A Breif History of Japanese Fly Fishing
The traditional Japanese method of fly-fishing is called “Tenkara” (literally: “from heaven”). The 1st reference to tenkara fly-fishing was in 1878 in a book called “Diary of climbing Mt. Tateyama”
Tenkara is really the only fly-fishing method in Japan that could be defined by using a fly and casting technique where the line is what is actually being cast. Tenkara originated from the mountains of Japan as a way for professional fishermen and inn-keepers to reap the local fish, Ayu, trout, char for selling and providing a meal to their guests. Primarily a tiny-stream fishing method which was preferred for being highly efficient, where the long rod allowed the fisherman to put the fly where the fish would be.
Another form of fishing in Japan is Ayu fishing. As written by historian Andrew Herd, within the book “The Fly”, “Fly fishing became popular with Japanese peasants in the twelfth century onward…fishing was promoted to a pastime worthy of Bushi (warriors), as a part of an official policy to train the Bushi’s mind during peacetime.” This refers primarily to Ayu fishing, which commonly uses a fly as lure, uses longer rods, but there is no casting technique required, it’s more similar to dapping. Ayu was practiced within the lowlands (foothills), where the Bushi resided, tenkara practiced on the mountains. Fishing flies are thought to have first originated in Japan for Ayu fishing over 430 years ago. These flies were created using needles that were bent into shape and used as fishing hooks, then dressed as a fly. The rods along with fishing flies, are considered to be a traditional local craft from Kaga region.

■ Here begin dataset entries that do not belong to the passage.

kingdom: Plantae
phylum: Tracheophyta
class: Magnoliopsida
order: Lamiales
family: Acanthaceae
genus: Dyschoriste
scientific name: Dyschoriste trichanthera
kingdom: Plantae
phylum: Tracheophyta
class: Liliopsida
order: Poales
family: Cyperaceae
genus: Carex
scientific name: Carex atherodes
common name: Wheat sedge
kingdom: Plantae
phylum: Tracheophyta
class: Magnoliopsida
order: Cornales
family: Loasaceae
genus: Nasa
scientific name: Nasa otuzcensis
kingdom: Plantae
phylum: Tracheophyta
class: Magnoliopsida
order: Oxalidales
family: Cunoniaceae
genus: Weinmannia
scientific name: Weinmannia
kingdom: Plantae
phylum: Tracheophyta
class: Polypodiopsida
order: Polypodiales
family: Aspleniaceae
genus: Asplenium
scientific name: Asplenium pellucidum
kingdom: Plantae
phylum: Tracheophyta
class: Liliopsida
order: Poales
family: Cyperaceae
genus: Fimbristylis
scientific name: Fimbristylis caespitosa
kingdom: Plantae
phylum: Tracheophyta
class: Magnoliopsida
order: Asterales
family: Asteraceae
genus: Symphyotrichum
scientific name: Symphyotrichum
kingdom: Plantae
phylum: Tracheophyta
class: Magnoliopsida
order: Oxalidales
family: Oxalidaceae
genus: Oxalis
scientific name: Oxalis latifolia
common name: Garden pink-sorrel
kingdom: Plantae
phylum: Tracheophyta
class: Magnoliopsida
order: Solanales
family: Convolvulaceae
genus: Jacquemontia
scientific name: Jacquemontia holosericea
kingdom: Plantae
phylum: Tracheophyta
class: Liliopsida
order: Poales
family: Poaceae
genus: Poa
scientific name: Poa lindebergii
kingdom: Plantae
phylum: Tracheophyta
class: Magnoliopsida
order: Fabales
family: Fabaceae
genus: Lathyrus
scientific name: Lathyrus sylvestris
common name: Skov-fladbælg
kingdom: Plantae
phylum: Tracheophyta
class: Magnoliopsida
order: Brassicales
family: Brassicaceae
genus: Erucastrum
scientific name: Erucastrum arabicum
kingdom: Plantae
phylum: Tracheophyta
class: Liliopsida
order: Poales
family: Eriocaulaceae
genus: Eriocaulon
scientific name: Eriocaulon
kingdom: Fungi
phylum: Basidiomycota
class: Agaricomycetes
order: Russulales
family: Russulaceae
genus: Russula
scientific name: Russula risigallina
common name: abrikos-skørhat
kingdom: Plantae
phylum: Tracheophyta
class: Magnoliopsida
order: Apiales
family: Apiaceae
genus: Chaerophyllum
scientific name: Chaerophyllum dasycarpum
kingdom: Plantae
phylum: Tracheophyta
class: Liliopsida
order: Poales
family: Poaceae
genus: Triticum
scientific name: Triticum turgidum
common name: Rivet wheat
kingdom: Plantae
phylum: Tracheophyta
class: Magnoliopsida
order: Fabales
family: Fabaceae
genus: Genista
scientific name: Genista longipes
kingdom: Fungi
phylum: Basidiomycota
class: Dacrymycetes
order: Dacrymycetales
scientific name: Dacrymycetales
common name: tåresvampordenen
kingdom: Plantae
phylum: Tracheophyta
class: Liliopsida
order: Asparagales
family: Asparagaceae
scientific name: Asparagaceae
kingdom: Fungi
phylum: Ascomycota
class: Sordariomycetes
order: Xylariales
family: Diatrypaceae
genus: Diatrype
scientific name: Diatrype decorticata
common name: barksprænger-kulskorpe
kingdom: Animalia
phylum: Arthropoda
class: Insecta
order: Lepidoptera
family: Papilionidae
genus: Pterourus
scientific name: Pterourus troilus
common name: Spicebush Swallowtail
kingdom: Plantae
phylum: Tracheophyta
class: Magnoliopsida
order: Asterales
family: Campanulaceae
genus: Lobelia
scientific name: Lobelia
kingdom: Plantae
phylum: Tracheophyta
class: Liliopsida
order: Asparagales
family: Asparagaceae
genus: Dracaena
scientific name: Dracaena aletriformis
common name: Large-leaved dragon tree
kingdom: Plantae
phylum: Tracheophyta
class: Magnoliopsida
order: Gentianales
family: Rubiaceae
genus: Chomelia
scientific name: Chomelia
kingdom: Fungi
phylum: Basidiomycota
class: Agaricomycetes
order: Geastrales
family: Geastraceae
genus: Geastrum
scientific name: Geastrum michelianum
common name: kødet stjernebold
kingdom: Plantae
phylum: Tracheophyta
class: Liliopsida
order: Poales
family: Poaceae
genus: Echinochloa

In the West, fly-fishing rods were primarily made from wood, that’s heavy, so having long rods to reach spots where fish might be was tricky. Anglers started devising running line systems, where they could use shorter rods and longer lines. Eventually this led to the development of reels and the widespread use of shorter rods and reels. In Japan, bamboo, an incredibly light material, was available, so anglers could make very long rods without much concern for weight. Fly-fishing remained more pure, as it was in its origins, anglers in Japan could continue using the long rods and did not feel the necessity to invent running line systems and reels.